2. Konteks antara Kata atau Ayat

            Memahami pengertian satu kata dalam rangkaian satu ayat tidak dapat dilepaskan dari konteks kata tersebut dengan keseluruhan kata-kata dalam redaksi ayat tadi. Seseorang yang tidak memperhatikan hubungan antara arsalna al-riyah lawaqi' dengan fa anzalna min aisama' ma'a (QS 15:22), yakni hubungan antara lawaqi' dan ma'a akan menerjemahkan dan memahami arti lawaqi' dengan "mengawinkan (tumbuh-tumbuhan)".100 Namun, bila diperhatikan dengan seksama bahwa kata tersebut berhubungan dengan kalimat berikutnya, maka hubungan sebab dan akibat atau hubungan kronologis yang dipahami dari huruf fa pada fa anzalna tentunya pengertian "mengawinkan tumbuh-tumbuhan", melalui argumentasi tersebut, tidak akan dibenarkan. Karena, tidak ada hubungan sebab dan akibat antara perkawinan tumbuh-tumbuhan dengan turunnya hujan --juga "jika pengertian itu yang dikandung oleh arti fa anzalna min al-sama' ma'a", maka tentunya lanjutan ayat tadi adalah "maka tumbuhlah tumbuh-tumbuhan dan siaplah buahnya untuk dimakan manusia".


            Ada yang menyatakan bahwa ayat 33 surah Al-Rahman telah mengisyaratkan kemampuan manusia menjelajahi angkasa luar. Tapi dengan memperhatikan konteksnya dengan ayat-ayat sebelum dan sesudahnya, khususnya dengan ayat 35,  Kepada kamu (Jin dan Manusia) dilepaskan nyala api dan cairan tembaga, maka kamu tidak akan dapat menyelamatkan diri, maka pemahamannya itu hendaknya ditinjau kembali agar ia tidak terperangkap oleh suatu kemungkinan tuduhan adanya kontradiksi antara dua ayat: ayat 33, berbicara tentang kemampuan manusia menjelajahi angkasa luar, sedangkan ayat 35, menegaskan ketidakmampuannya.

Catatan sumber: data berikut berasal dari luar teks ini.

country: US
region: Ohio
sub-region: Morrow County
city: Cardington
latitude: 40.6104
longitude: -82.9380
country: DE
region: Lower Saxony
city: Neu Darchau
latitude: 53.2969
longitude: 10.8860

            Disamping memperhatikan konteks ayat dari segi kata demi kata, ayat demi ayat, maka pemahaman atau penafsiran ayat-ayat Al-Quran yang berhubungan dengan satu cabang ilmu pengetahuan --bahkan semua ayat yang berbicara tentang suatu masalah dari berbagai disiplin ilmu-- hendaknya ditinjau dengan metode mawdhu'iy, yaitu dengan jalan menghimpun ayat-ayat Al-Quran yang membahas masalah yang sama, kemudian merangkaikan satu dengan yang lainnya, hingga pada akhirnya dapat diambil kesimpulan-kesimpulan yang jelas tentang pandangan atau pendapat Al-Quran tentang masalah yang dibahas itu.104
3. Sifat Penemuan Ilmiah

            Seperti telah dikemukakan di atas bahwa hasil pemikiran seseorang dipengaruhi oleh banyak faktor, antara lain, perkembangan ilmu pengetahuan dan pengalaman-pengalamannya. Perkembangan ilmu pengetahuan sudah sedemikian pesatnya, sehingga dari faktor ini saja pemahaman terhadap redaksi Al-Quran dapat berbeda-beda.

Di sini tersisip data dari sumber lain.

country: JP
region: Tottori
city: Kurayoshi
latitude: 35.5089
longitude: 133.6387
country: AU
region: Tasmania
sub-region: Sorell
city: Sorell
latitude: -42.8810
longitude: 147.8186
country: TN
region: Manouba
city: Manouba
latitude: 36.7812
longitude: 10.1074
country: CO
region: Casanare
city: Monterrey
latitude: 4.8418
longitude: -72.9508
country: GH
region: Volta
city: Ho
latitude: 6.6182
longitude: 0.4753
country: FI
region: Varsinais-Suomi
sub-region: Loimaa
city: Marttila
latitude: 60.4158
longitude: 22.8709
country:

            Namun perlu kiranya digarisbawahi bahwa apa yang dipersembahkan oleh para ahli dari berbagai disiplin ilmu, sangat bervariasi dari segi kebenarannya. Nah, bertitik tolak dari prinsip "larangan menafsirkan Al-Quran secara spekulatif", maka penemuan-penemuan ilmiah yang belum mapan tidak dapat dijadikan dasar dalam menafsirkan Al-Quran.

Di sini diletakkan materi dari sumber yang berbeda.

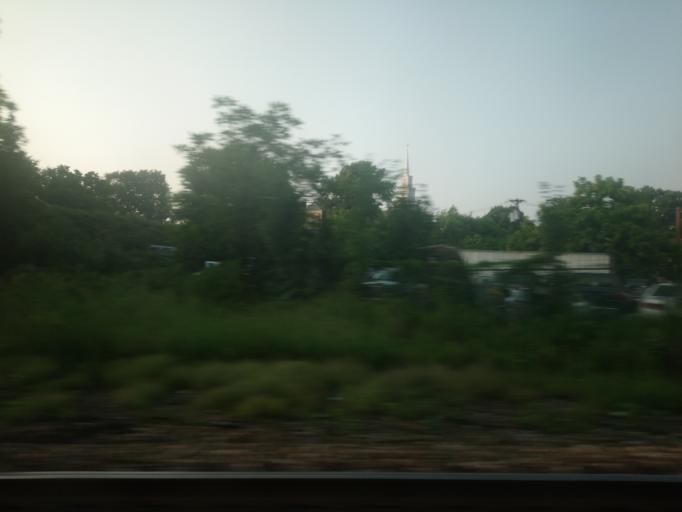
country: US
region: New Jersey
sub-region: Essex County
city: Orange
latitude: 40.7721
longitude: -74.2348
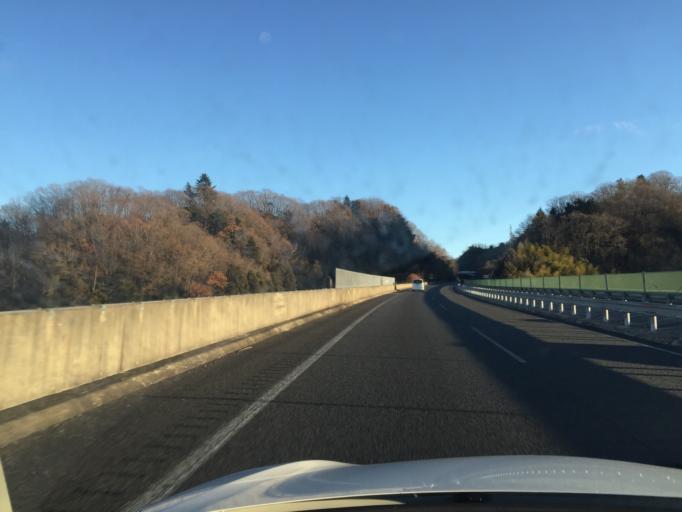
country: JP
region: Fukushima
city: Iwaki
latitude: 36.9833
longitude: 140.7979
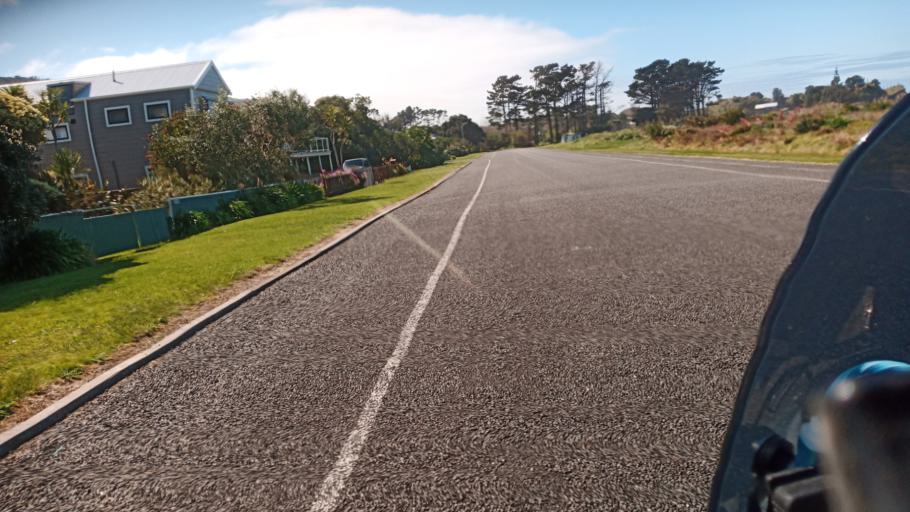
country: NZ
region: Gisborne
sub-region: Gisborne District
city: Gisborne
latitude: -39.0163
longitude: 177.8853
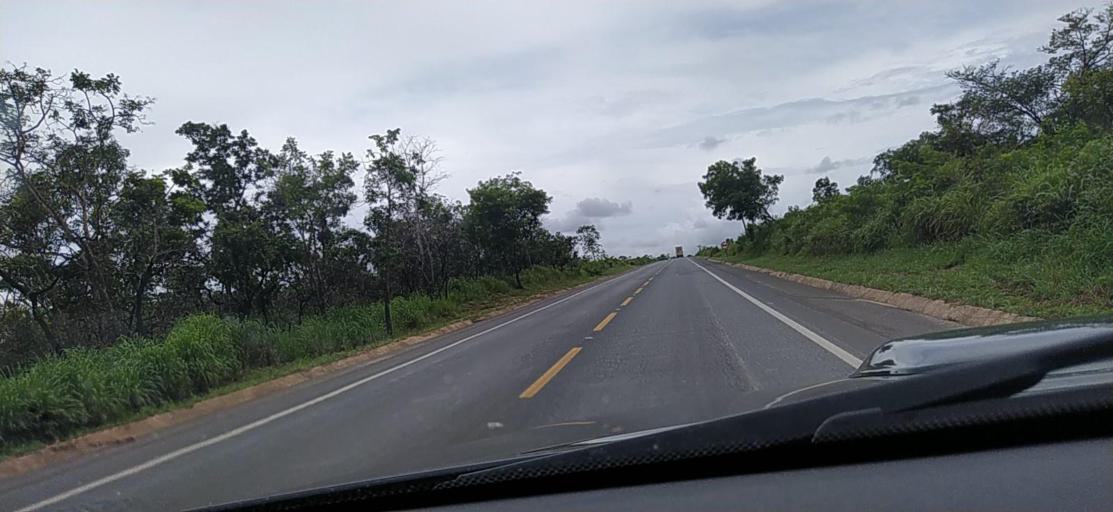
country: BR
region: Minas Gerais
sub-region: Corinto
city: Corinto
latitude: -18.3018
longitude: -44.4120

            Seseorang bahkan tidak dapat mengatasnamakan Al-Quran terhadap perincian penemuan ilmiah yang tidak dikandung oleh redaksi ayat-ayatnya, karena Al-Quran --seperti yang telah dikemukakan dalam pembahasan semula-- tidak memerinci seluruh ilmu pengetahuan, walaupun ada yang berpendapat bahwa Al-Quran mengandung pokok-pokok segala macam ilmu pengetahuan.

 

 

 

 

 

 

 

 

 

 

 

 

 


PENUTUP

A. KESIMPULAN

           

B. SARAN

Dalam pembuatan makalah ini, pemakalah menyadari masih terdapat kekurangan dan kesalahan yang disebabkan keterbatasan pengetahuan yang pemakalah miliki. oleh sebab itu, pemakalah meminta kritikan dan saran dari para pembaca.